Raburn is pioneering some manufacturing techniques as well. For instance, he is getting rid of most of the riveting that joins together the panels of the body and wings. Instead he's using a new process called friction-stir welding. In this technique, a pin rotates at high speeds against an aluminum surface, heating it through friction until the metal becomes almost plasticlike at the seam where the panels are joined. When the seam cools, it fuses into a single piece of metal. The process is faster and stronger than traditional welding, and Eclipse received FAA approval for it this summer. In another hangar, I saw a friction-stir-welded barrel that had undergone testing to see if it could withstand 250,000 cycles of pressurization and depressurization -- more than 12 times the number of takeoffs and landings a typical plane goes through in its lifetime. The barrel had withstood 472,000 pressurization cycles, and was just beginning to show signs of cracking.
If early orders are any indication, Eclipse will need all the help it can get from new technologies to meet demand. The factory will gear up to its full capacity of about 1,500 planes a year by 2007, but Eclipse has already sold every plane it plans to build between 2004 and the second quarter of 2006. That, plus other commitments further into the future, represent well north of $1 billion in orders.

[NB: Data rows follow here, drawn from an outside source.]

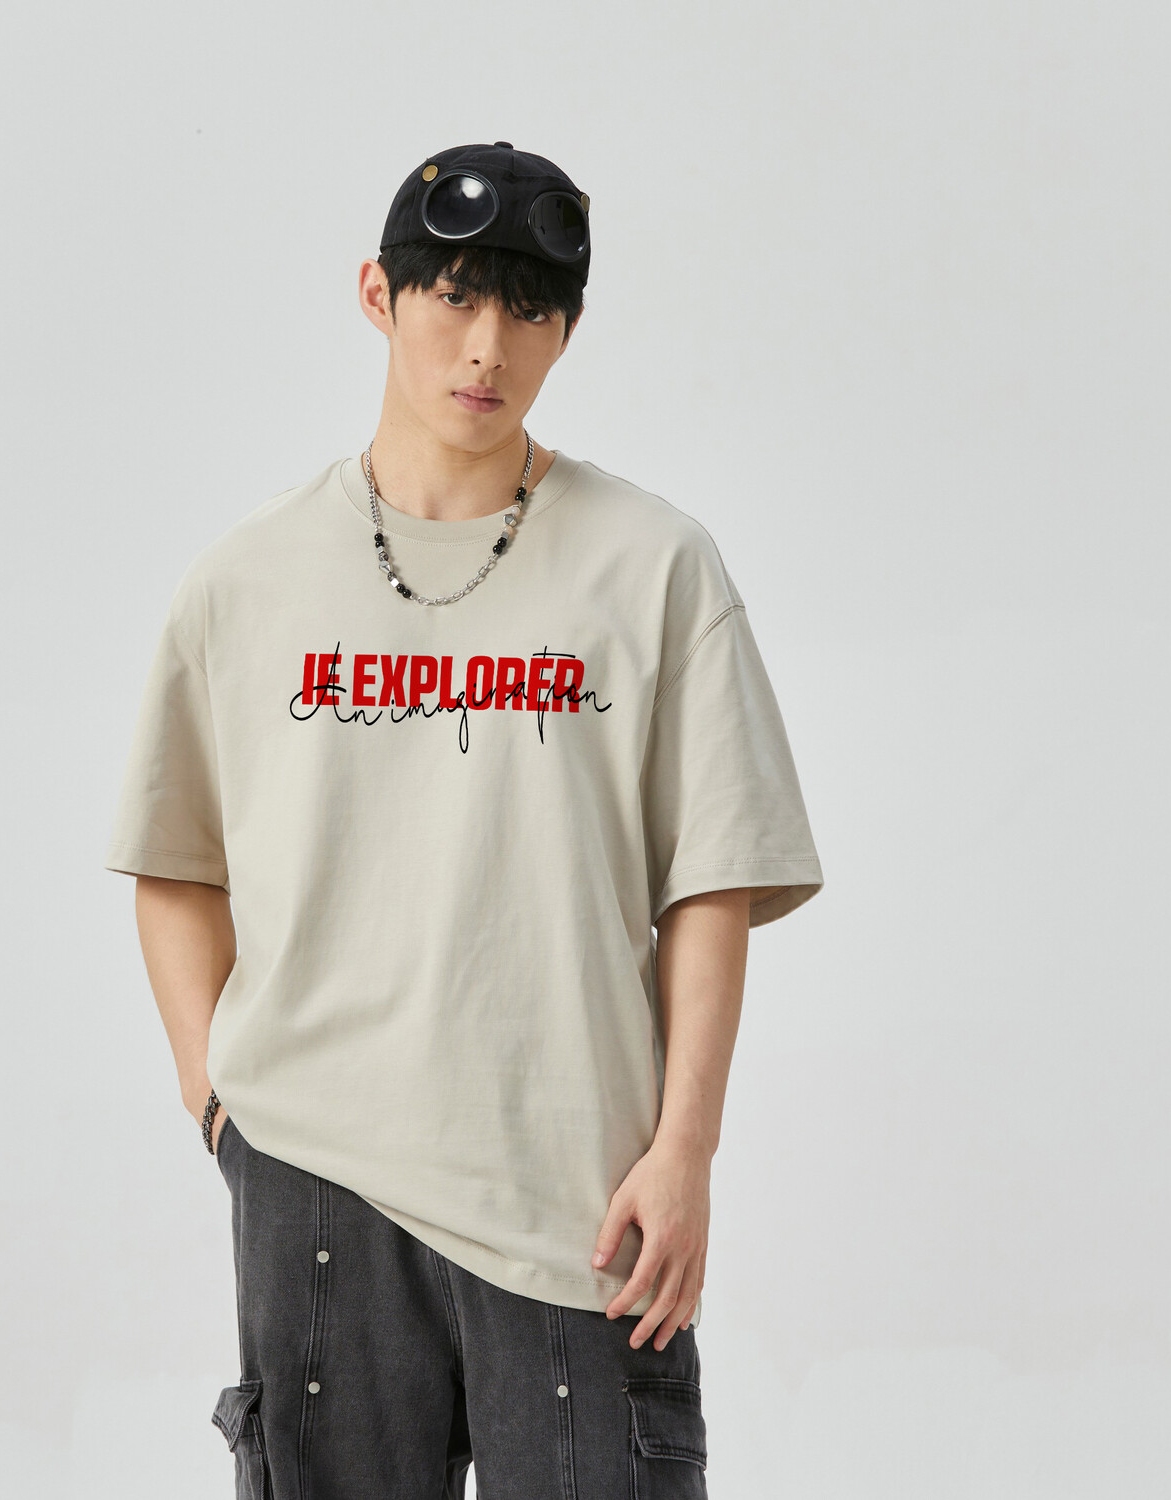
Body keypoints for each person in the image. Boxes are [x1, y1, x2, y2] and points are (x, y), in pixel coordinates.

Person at [104, 141, 824, 1498]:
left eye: (531, 311)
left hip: (580, 1194)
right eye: (455, 299)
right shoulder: (249, 580)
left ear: (568, 331)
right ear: (379, 295)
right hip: (316, 1175)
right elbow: (174, 860)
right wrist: (222, 1112)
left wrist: (686, 1149)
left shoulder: (654, 566)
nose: (489, 347)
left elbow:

Many of the buyers are private pilots, but Raburn estimates that about two-thirds are people who want to set up air limo services. (Buyers have to put down an initial deposit of $100,000.)
Raburn's not out of the woods just yet, though. He figures he still needs another $65 million (on top of the $238 million raised so far) to get through FAA certification and to start production. But if he does make it, we may all be flying in air limos one day.
Good grief!
I wonder if this thing will crash as often as MS Windows?
Does this mean that when it crashes it only hits Baby Milk factories and tents with camels?
If they go the "sky taxi" or time-sharing (NetJet) route, the per person price would be huge as a lot of infrastructure would be necessary to support the 5-6 passengers per plane.
No, the average business person is going to keep flying on mainlines for a few more decades.
Pretty cool. Your very own chopper at the same price as a luxury SUV. Some day, some day.......
Taking only four or five percent of the airline's highest paying passengers could prevent the airlines from ever regaining profitability with their current model. If that happens, they'll all follow Eastern, PanAm, USAir, et. al. into oblivion, leaving only the newest, most nimble competitors such as Southwest.
If the operating cost of the air limo is $1/mile, that's $167 each. Even if it's $200 for a ticket, and maybe $250, some will pay if only to save wear and tear of 10-15 hours on the road. AND - I'm home all day Sunday, resting for the work week, and not driving. Not too far-fetched in my opinion.